* Task to complete
Recast the lines below as a JSON list of strings with one string per line, leaving out blank lines. Include only the lines from the one containing "family: Lythraceae" through the last line, with both ends included.

* Dataset excerpt
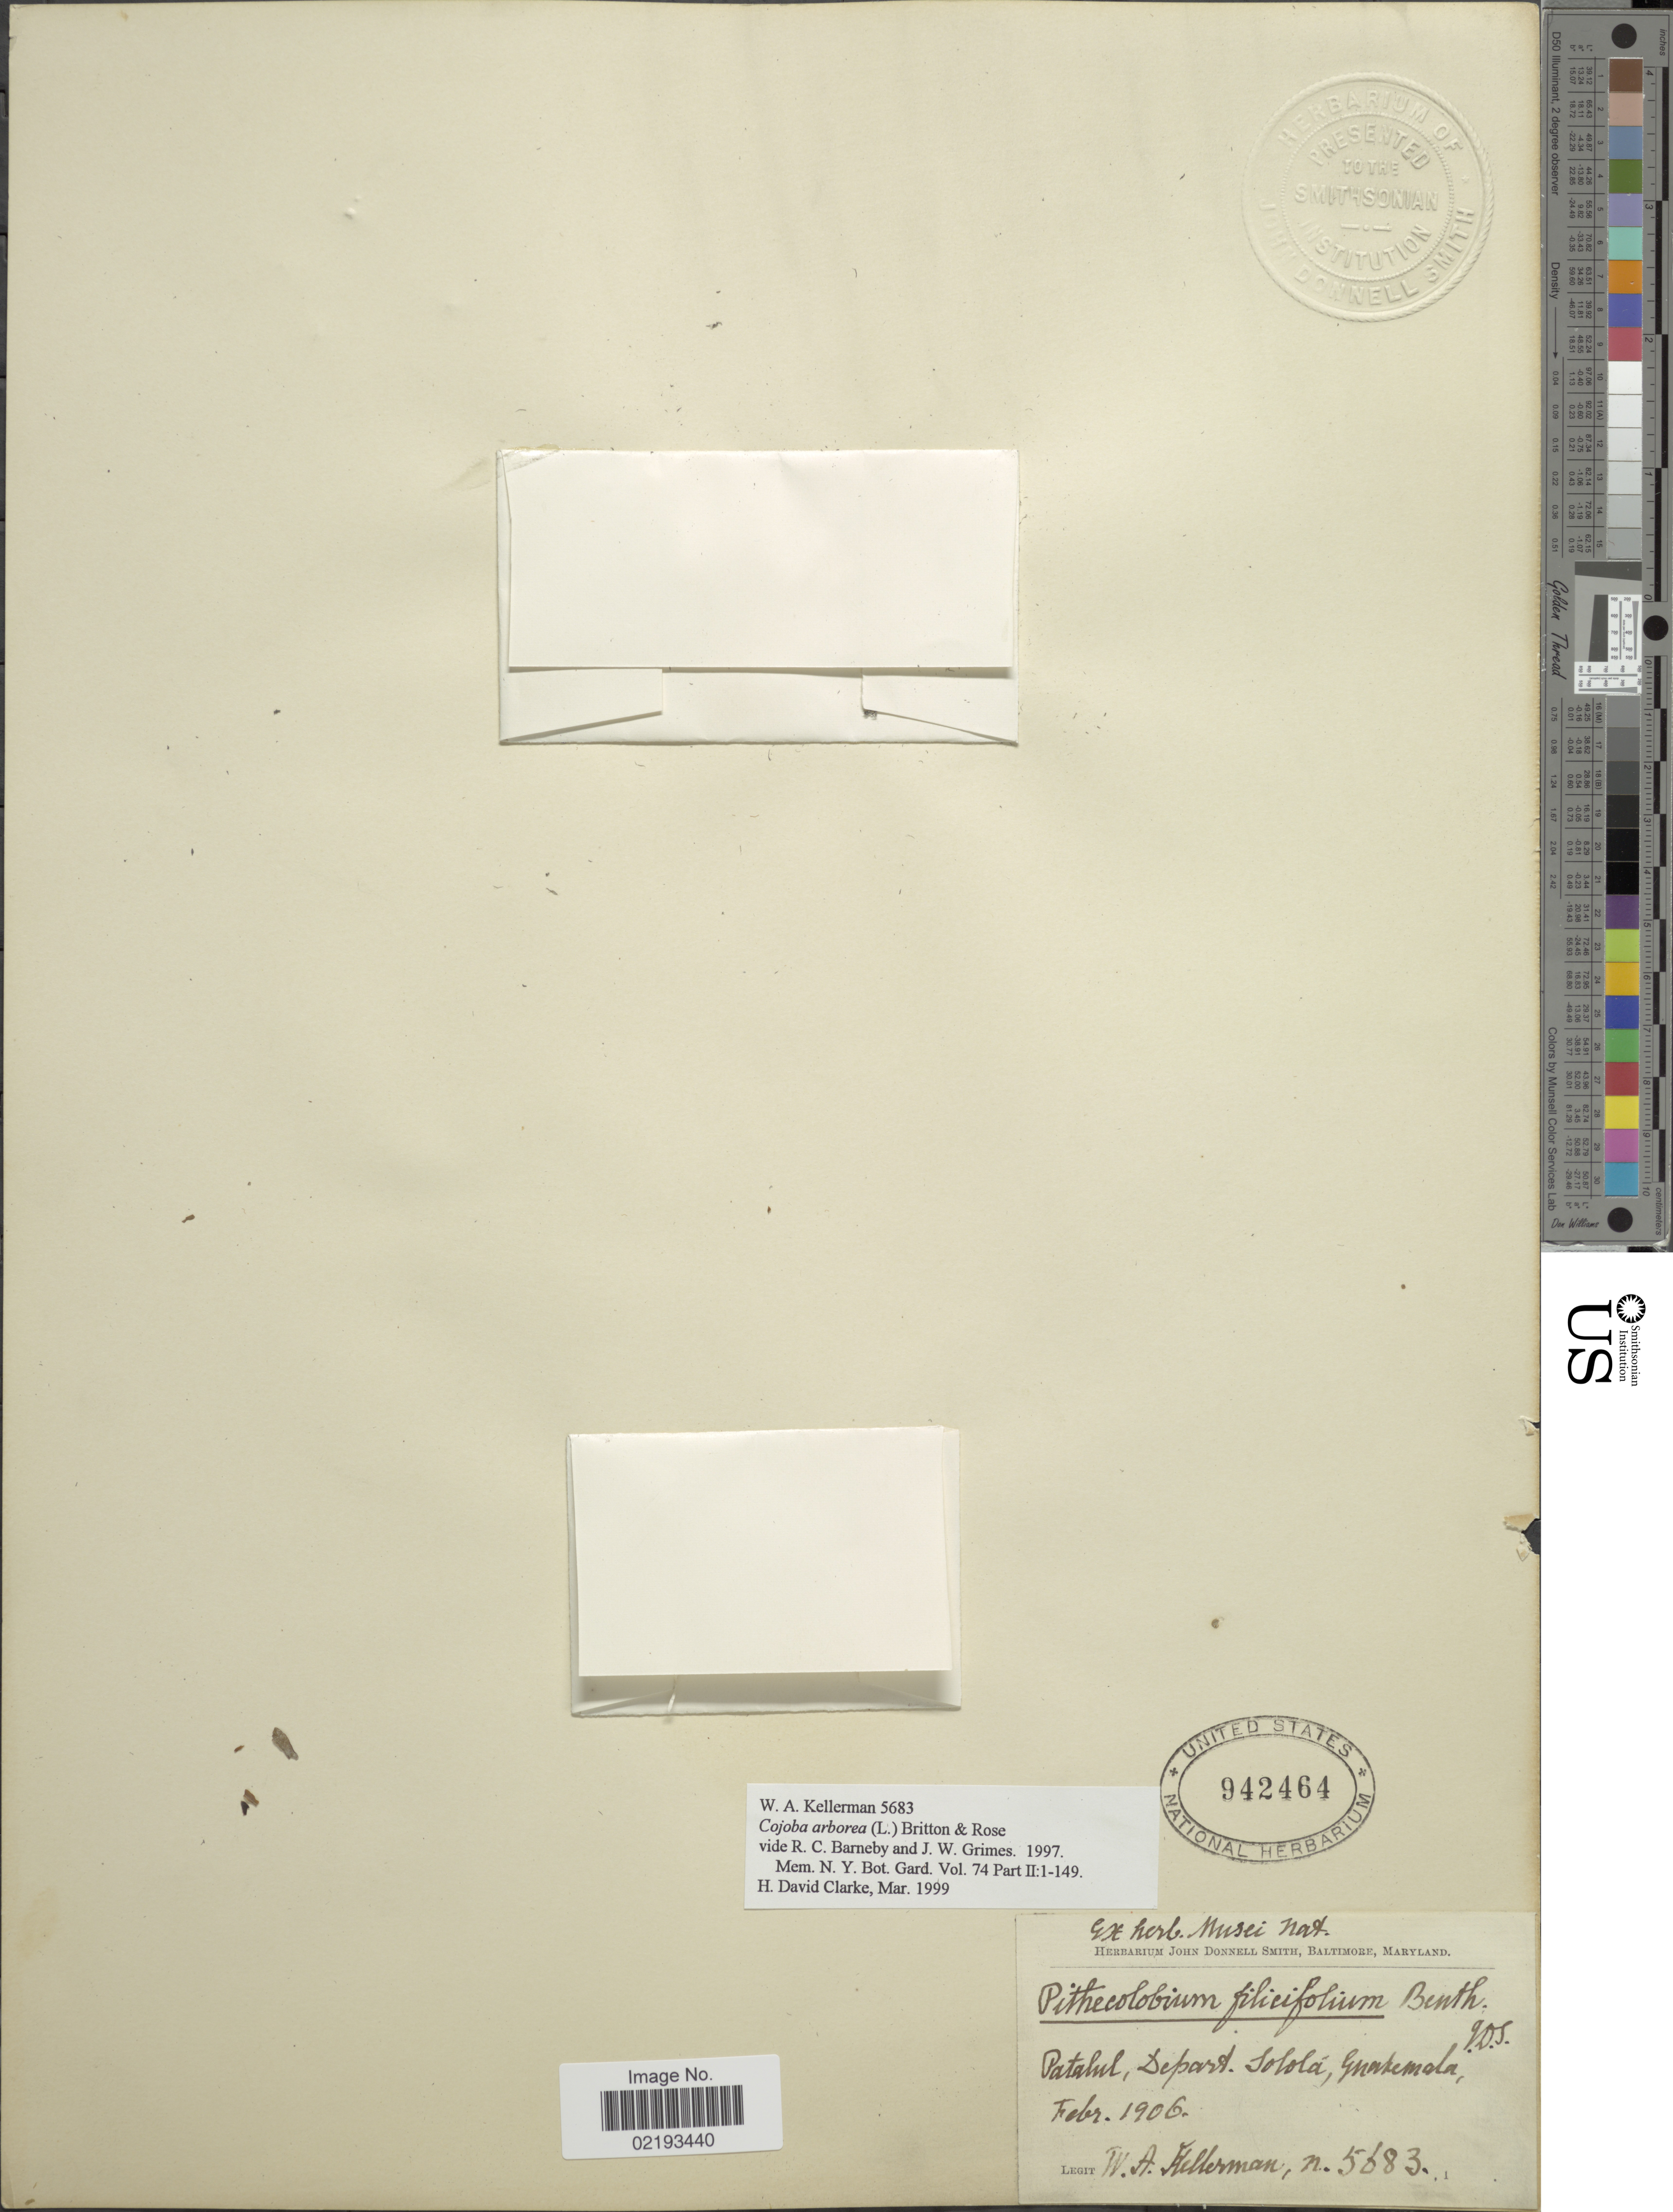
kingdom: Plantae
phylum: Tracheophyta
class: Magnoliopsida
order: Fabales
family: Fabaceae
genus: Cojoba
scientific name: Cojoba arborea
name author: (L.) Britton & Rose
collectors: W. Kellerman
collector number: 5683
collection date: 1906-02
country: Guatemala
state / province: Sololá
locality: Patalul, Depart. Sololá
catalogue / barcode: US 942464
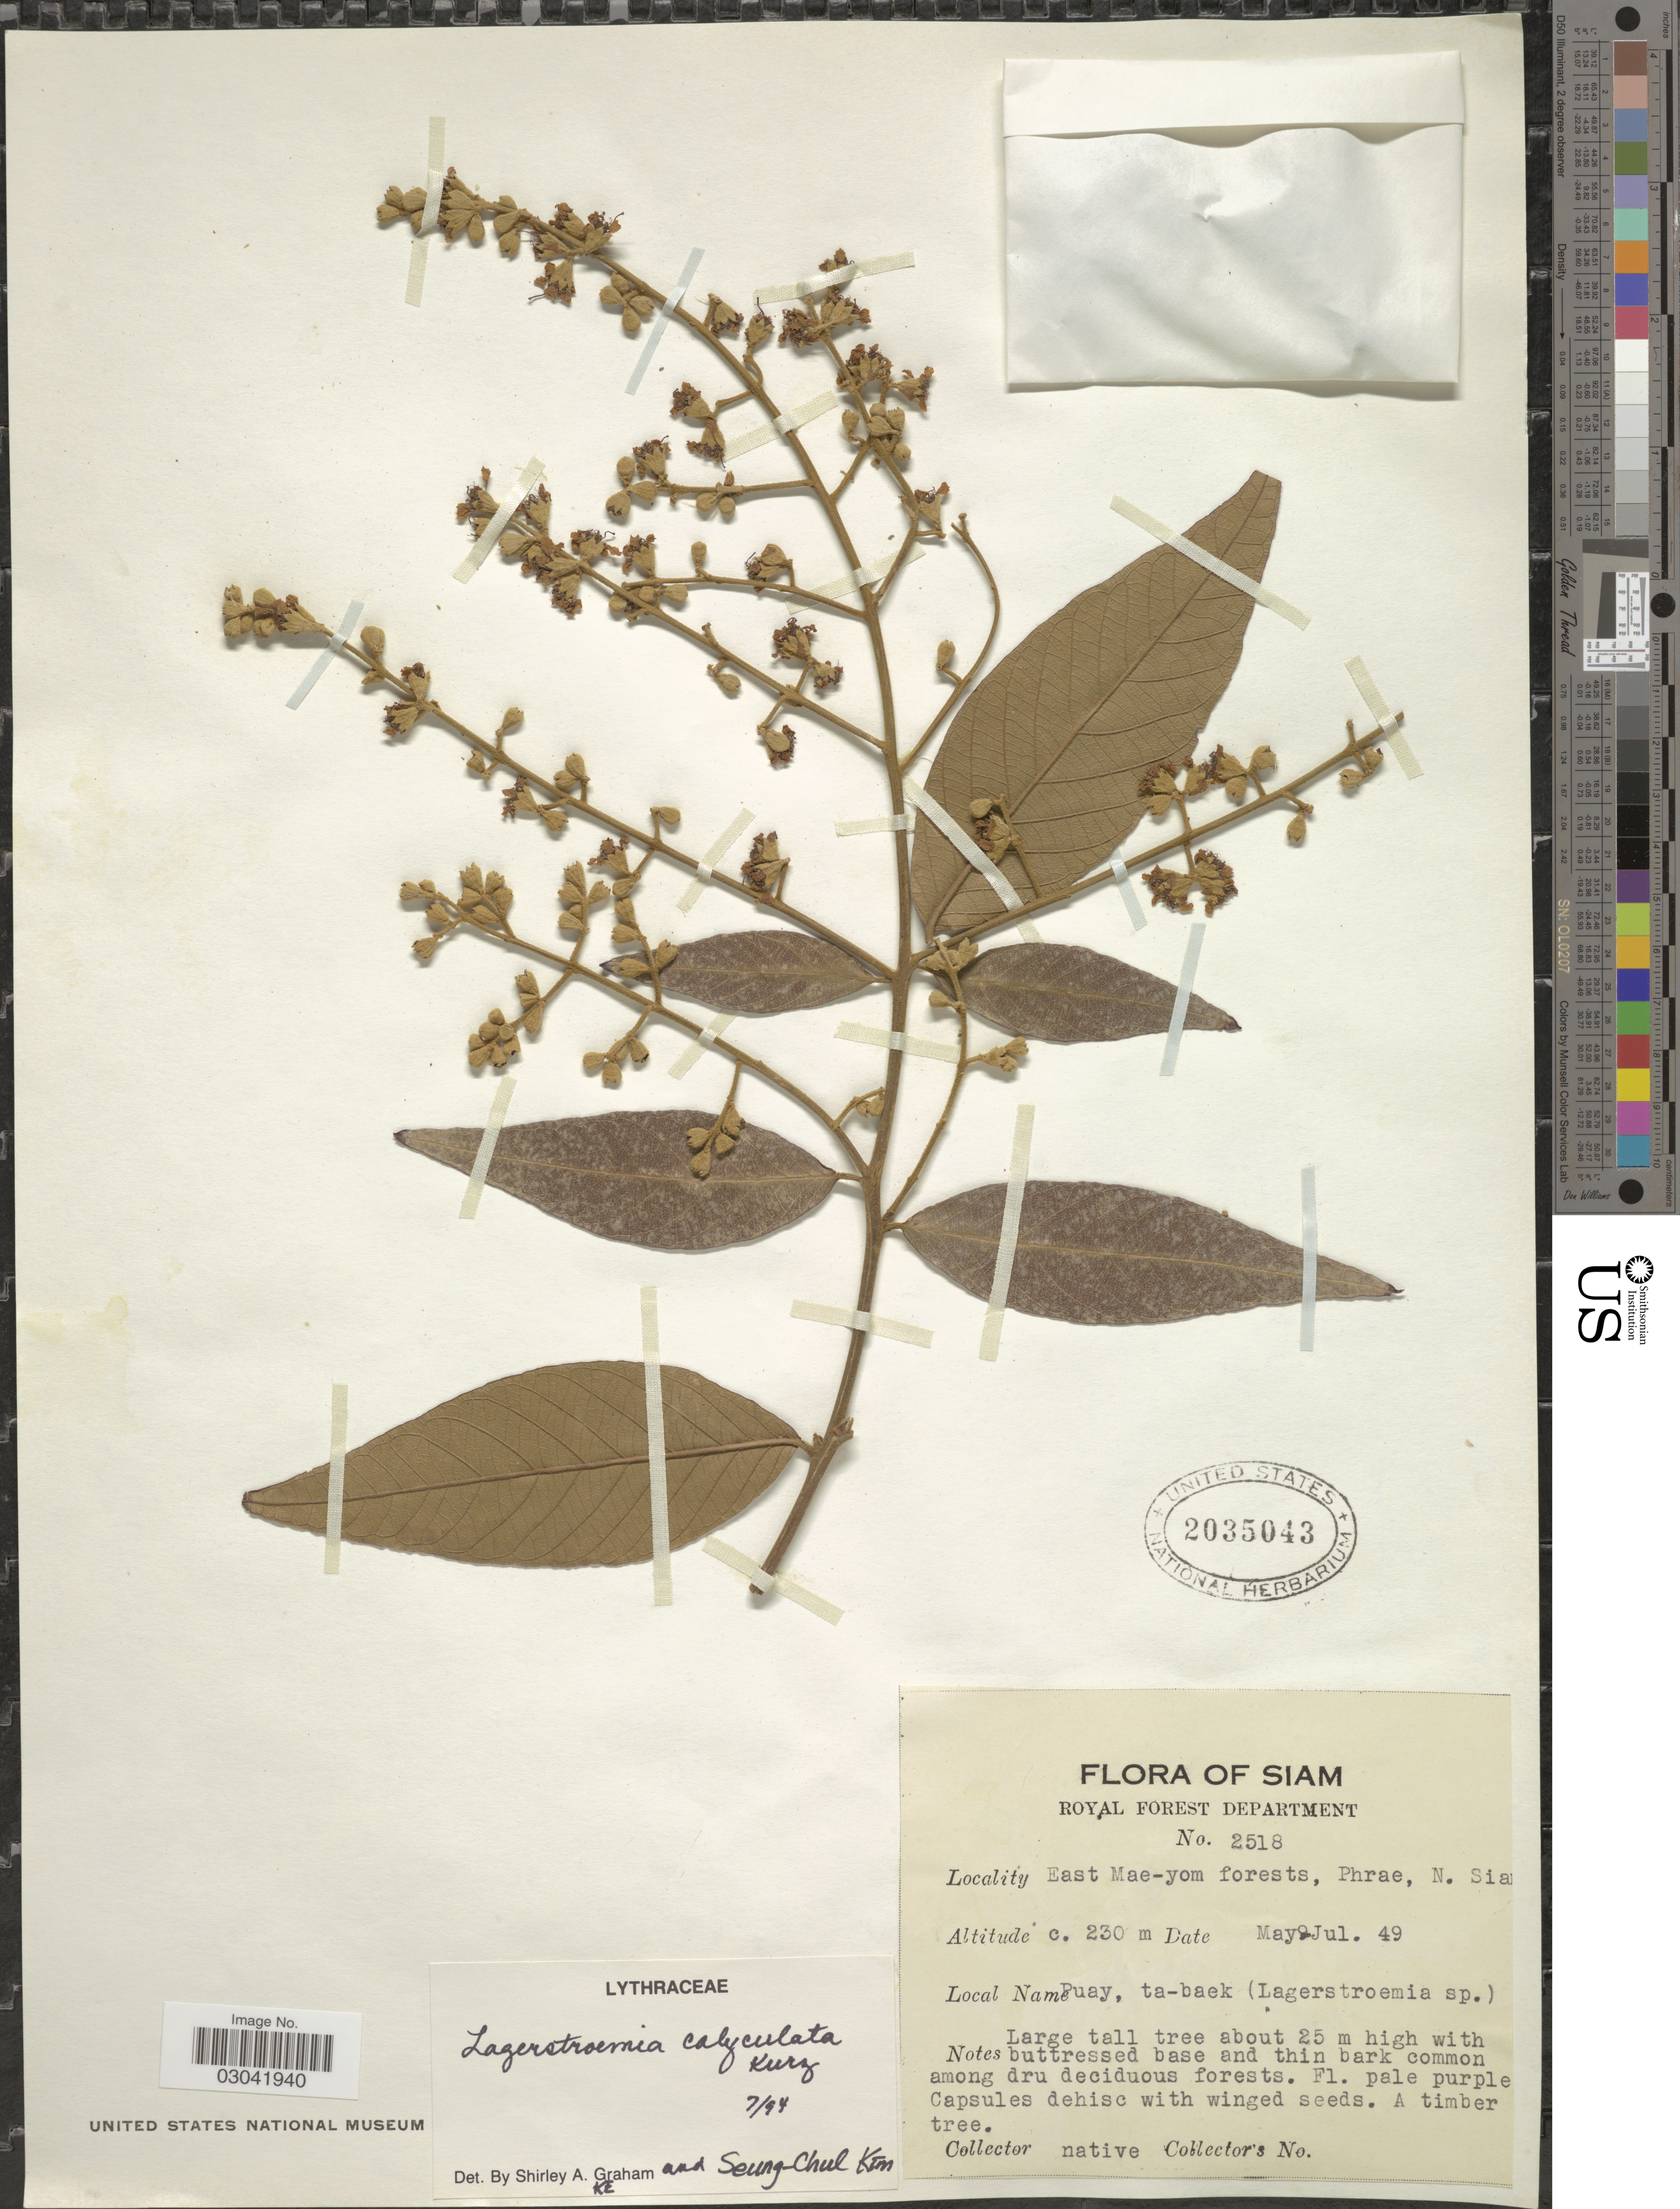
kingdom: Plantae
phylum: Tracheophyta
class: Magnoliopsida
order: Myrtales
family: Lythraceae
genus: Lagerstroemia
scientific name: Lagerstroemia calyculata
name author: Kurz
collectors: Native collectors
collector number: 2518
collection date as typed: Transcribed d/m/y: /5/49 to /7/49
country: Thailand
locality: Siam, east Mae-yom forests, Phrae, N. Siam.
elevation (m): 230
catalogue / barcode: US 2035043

* Solved exercise
[
  "family: Lythraceae",
  "genus: Lagerstroemia",
  "scientific name: Lagerstroemia calyculata",
  "name author: Kurz",
  "collectors: Native collectors",
  "collector number: 2518",
  "collection date as typed: Transcribed d/m/y: /5/49 to /7/49",
  "country: Thailand",
  "locality: Siam, east Mae-yom forests, Phrae, N. Siam.",
  "elevation (m): 230",
  "catalogue / barcode: US 2035043"
]